Tennesseans Can Protect Themselves Against Heat-Related Illnesses

Tuesday, July 18, 2006 | 07:00pm

 Nashville, July 19, 2006

The dog days of summer have arrived in Tennessee and Tennesseans need to make wise decisions to protect themselves against heat-related illnesses. 

In 2004, 96 people were hospitalized for heat stroke and six died, while 1,021 people visited the emergency room. Heat stroke, the most life-threatening heat-related illness, occurs when the body is unable to regulate its temperature, rising quickly without the ability to cool down. If emergency treatment is not provided, heat stroke can cause death or permanent disability. Symptoms include body temperature above 103 degrees Fahrenheit; red, hot and dry skin without sweating; rapid, strong pulse; throbbing headache; dizziness; nausea; confusion; and loss of consciousness.

“Heat-related illnesses and deaths are a common, yet preventable, problem in Tennessee,” said State Epidemiologist Allen Craig, M.D. “With temperatures reaching record levels this week, it is imperative that people know not only the signs of heat-related illnesses, but know how to prevent heat-related illnesses.”

Call for immediate medical assistance if you believe you or another person is experiencing heat stroke. While waiting on emergency assistance, get the victim to a shady area, cool them rapidly using cool water and monitor body temperature until it reaches 101 to 102 degrees Fahrenheit, and do not give the victim any fluids to drink.

Other heat-related illnesses include heat exhaustion (a less severe form of heat stroke), heat cramps sunburn and heat rash. Although heat-related illnesses differ from each other, the Centers for Disease Control and Prevention (CDC) offer a few simple steps to avoid these preventable illnesses.

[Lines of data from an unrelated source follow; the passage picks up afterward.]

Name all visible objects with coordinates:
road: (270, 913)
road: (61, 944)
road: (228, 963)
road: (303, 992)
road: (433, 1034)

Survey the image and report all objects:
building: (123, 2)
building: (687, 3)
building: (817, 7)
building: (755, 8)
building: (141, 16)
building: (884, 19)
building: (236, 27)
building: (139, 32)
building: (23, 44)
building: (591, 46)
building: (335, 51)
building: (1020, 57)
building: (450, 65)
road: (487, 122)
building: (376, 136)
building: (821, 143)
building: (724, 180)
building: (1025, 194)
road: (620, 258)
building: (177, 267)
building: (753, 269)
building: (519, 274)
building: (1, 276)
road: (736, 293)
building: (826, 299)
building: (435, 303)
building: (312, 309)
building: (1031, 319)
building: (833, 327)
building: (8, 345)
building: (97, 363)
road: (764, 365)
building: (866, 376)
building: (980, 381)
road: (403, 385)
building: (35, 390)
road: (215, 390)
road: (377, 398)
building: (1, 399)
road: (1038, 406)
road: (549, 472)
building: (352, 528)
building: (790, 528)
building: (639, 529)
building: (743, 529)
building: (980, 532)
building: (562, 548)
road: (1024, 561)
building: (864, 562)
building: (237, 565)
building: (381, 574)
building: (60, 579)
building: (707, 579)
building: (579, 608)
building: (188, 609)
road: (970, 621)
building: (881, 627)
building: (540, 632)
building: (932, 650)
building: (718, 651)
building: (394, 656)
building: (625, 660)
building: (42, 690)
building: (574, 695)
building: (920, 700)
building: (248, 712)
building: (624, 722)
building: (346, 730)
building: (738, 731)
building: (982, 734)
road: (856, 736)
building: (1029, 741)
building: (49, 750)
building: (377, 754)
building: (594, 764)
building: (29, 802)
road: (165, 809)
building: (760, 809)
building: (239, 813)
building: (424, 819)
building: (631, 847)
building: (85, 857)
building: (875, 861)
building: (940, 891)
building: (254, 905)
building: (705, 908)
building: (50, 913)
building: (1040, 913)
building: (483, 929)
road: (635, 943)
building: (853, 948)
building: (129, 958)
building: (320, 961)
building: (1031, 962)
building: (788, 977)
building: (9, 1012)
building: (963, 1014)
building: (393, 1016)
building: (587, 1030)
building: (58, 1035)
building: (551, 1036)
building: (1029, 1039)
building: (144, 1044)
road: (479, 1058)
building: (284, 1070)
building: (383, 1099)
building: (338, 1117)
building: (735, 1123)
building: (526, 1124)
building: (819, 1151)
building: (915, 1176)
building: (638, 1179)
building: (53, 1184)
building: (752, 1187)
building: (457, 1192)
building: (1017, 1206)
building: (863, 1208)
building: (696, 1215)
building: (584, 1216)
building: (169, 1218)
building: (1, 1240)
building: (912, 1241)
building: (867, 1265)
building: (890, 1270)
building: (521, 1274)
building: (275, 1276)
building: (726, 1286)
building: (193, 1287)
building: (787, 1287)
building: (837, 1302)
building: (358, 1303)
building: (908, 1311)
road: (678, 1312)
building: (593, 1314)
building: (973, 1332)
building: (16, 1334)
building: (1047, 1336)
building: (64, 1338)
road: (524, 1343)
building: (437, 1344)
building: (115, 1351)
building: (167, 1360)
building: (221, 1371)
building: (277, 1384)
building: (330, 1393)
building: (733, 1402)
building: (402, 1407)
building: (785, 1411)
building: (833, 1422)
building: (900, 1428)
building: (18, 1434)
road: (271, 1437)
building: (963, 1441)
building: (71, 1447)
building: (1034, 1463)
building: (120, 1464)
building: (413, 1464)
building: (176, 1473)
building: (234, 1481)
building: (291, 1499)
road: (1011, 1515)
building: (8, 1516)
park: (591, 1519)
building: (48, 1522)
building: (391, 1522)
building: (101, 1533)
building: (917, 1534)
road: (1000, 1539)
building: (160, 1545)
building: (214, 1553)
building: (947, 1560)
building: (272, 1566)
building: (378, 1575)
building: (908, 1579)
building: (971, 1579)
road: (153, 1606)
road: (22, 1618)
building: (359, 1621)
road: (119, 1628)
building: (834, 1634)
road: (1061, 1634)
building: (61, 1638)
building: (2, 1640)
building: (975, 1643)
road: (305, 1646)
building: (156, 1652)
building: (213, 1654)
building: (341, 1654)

  • Drink plenty of fluids. Don’t wait until you are thirsty to drink. Remember to consume non-alcoholic, low-sugar drinks in hot weather.
  • Replace salt and minerals. Heavy sweating from increased temperatures can deplete your body’s salt and minerals. Non-alcoholic drinks, like sports drinks, can help you replenish these reserves.
  • Wear appropriate clothing and sunscreen. Choose lightweight, light-colored, loose-fitting clothing, as well as a wide-brimmed hat and sunglasses with UV protection. Wear SPF 15 or higher sunscreen everyday.
  • Schedule outdoor activities carefully. Try to limit outdoor activity to morning and evening hours with rest breaks in shady areas, if available.
  • Pace yourself. If you are unaccustomed to working or exercising in a hot environment, start slowly and increase effort gradually. If your heart is pounding or you are gasping for breath, stop the activity and rest in a cool, shady area.
  • Stay cool indoors. If your home does not have air conditioning, go to the mall or library to cool off. Cool showers or baths, as well as keeping your stove and oven off are other ways to cool down inside.
  • Use the buddy system. Partner with a friend and watch for signs of heat-related illness in each other. Senior citizens are more susceptible so if you are over 65, ask a friend to check on you over the phone twice a day. If you know someone in this age group, remember to check on them at least twice a day.
  • Monitor those at high risk. Infants and children under four years old, people over 65, people who are overweight, those who overexert themselves during work or exercise and people who are physically ill (especially who have heart disease or high blood pressure, taking certain medication, suffer from insomnia, depression or poor circulation) are especially at risk.